China, Innovation, and the Silk Road

 Peter Nolan CBE holds the Chong Hua Chair (Emeritus) in Chinese Development and is the Founding Director of the Centre of Development Studies at the University of Cambridge. He is the Director of the Chinese Executive Leadership Programme (CELP) and Director of the China Centre at Jesus College, University of Cambridge. An earlier version of this essay was presented in Paris at the 2018 Silk Road Forum as part of a keynote panel discussion entitled “BRI and the New Round of Technological Revolution.”

 

From the Han Dynasty (202BC-220AD) onward, China was ruled by a meritocratic bureaucracy. The core principle of the bureaucracy was pragmatic, non-ideological problem-solving in order to ensure popular welfare. This system combined the dynamic force of the ‘invisible hand’ of market competition with the ‘visible hand’ of ethically-guided government regulation.

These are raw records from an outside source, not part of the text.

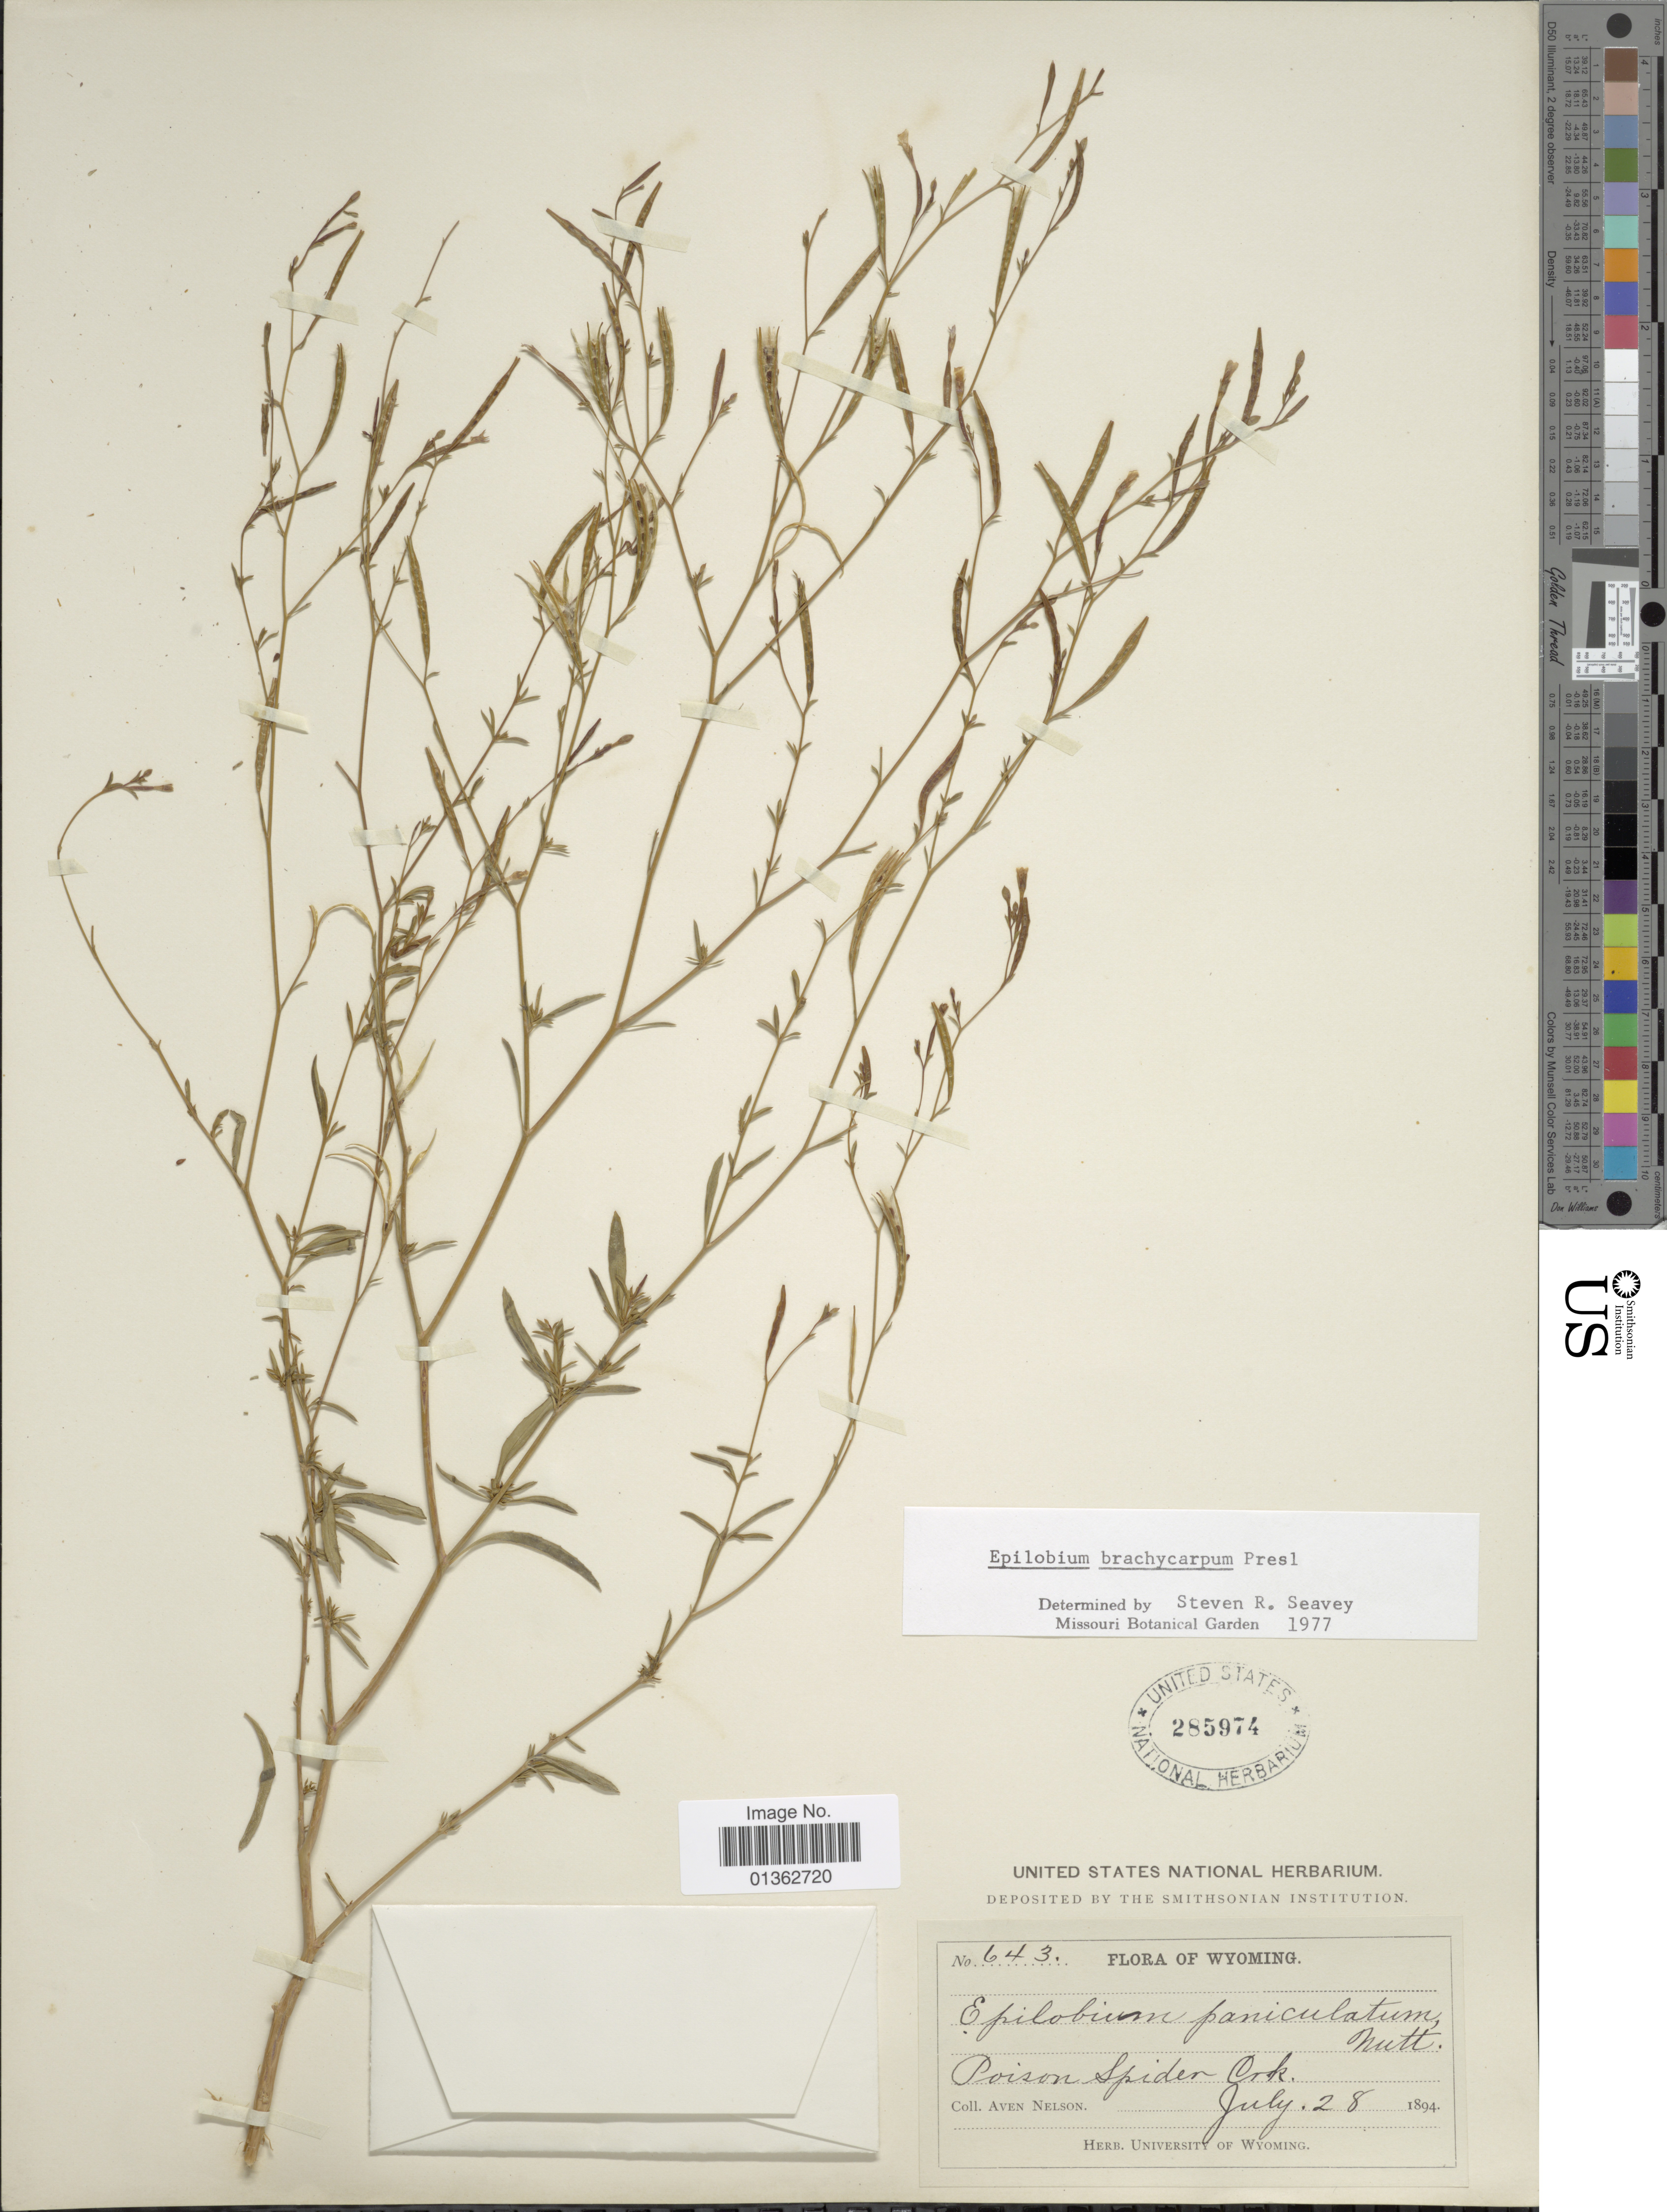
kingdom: Plantae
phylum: Tracheophyta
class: Magnoliopsida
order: Myrtales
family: Onagraceae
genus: Epilobium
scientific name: Epilobium brachycarpum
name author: C. Presl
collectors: A. Nelson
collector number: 643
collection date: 1894-07-28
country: United States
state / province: Wyoming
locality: Poison Spider Crk.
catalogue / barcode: US 285974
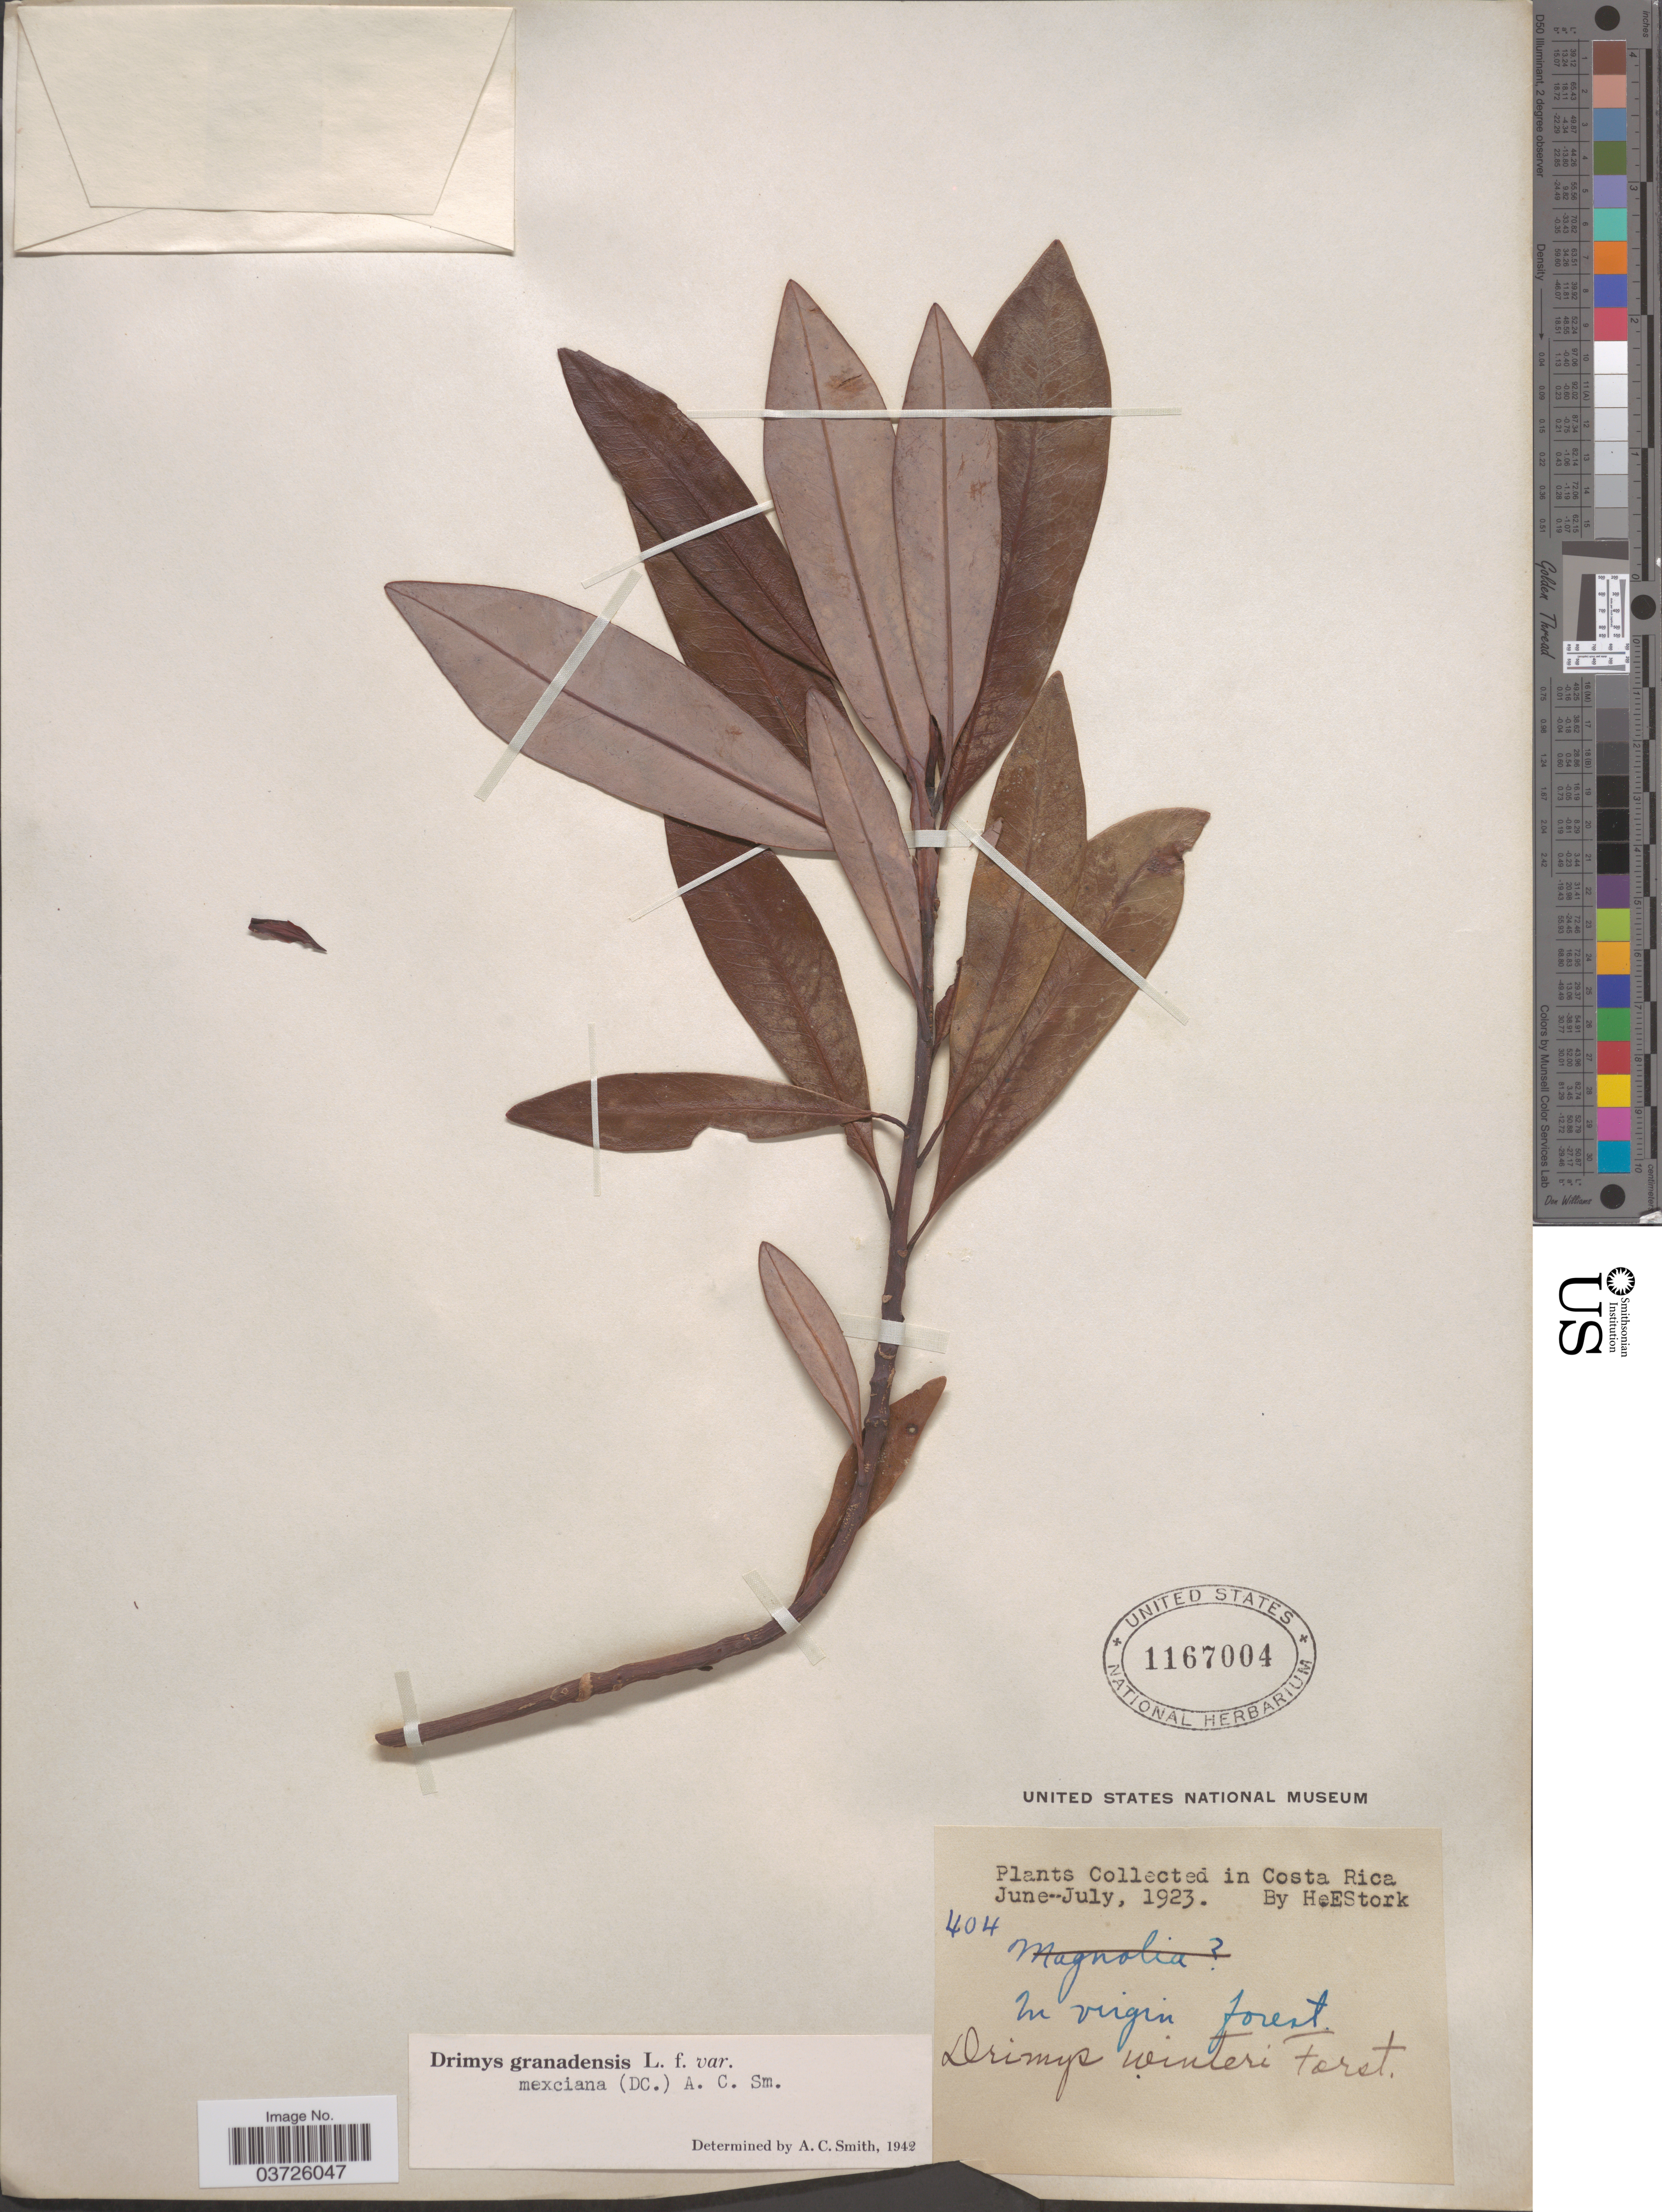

As a general rule of the course of a two-millennial history, the Chinese bureaucracy undertook key functions that were necessary for a prosperous economy:

- ensuring peace, unity, and integrated markets;

- water control (both central and local);

- famine prevention and alleviation;

- commodity price stabilization;

- legal protection for trade and property;

- support for knowledge transmission (e.g. encyclopedias).

Moreover, China had vast internal trade and flourishing long-distance trade across the South China Sea. It achieved sustained innovation and technical progress, including shipbuilding, navigation, metallurgy, porcelain, paper and printing, weaponry, textiles, mining, deep drilling, and the ubiquitous industrial application of water power.

These innovations were mainly the result of competition between profit-seeking firms.

By the European Middle Ages, there was a wide technological gap between China and the West. Europe’s technological progress during the Enlightenment was heavily dependent upon technological transfer from China along the trade routes of the Silk Road. The famous British sinologist Joseph Needham observed:

The reciprocating steam engine, which attained its definitive form around 1800 AD, consisted essentially of two structural patterns [the double-acting piston-bellows and the conversion of rotary to rectilinear motion], which had been working widely and effectively in China since about 1200 AD. That these patterns passed into it by a long chain of genetic connections is overwhelmingly probable.

Needham concluded that no single man was the “father of the steam engine, no single civilisation either.” In any event, by the early eighteenth century, the West had closed the technological gap with China and there was little difference in Chinese and European technologies.